Page images and the text taken from them

►

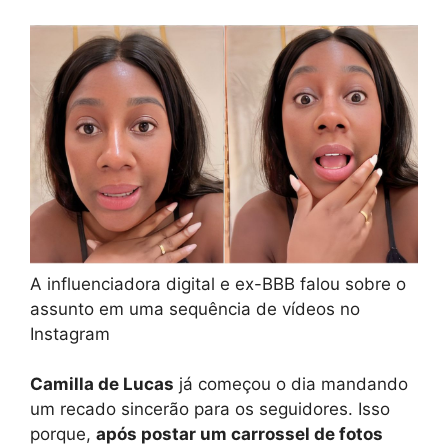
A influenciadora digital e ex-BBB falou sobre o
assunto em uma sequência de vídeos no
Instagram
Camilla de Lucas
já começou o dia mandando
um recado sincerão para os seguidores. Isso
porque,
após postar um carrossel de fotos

◄
►

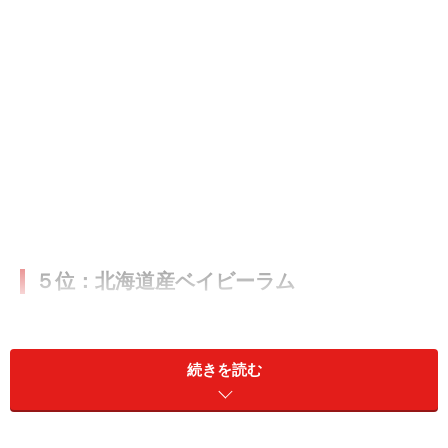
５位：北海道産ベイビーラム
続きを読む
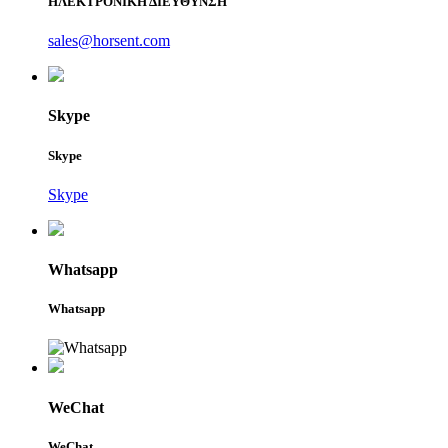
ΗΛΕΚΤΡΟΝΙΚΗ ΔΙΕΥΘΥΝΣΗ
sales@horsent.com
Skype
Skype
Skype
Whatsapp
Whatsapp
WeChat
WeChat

◄

Task details
Copy out the listing word for word, starting at the line that contains "A influenciadora digital" and going through the line that contains "após postar um carrossel de fotos", with both of those lines included.

Reply
A influenciadora digital e ex-BBB falou sobre o
assunto em uma sequência de vídeos no
Instagram
Camilla de Lucas
já começou o dia mandando
um recado sincerão para os seguidores. Isso
porque,
após postar um carrossel de fotos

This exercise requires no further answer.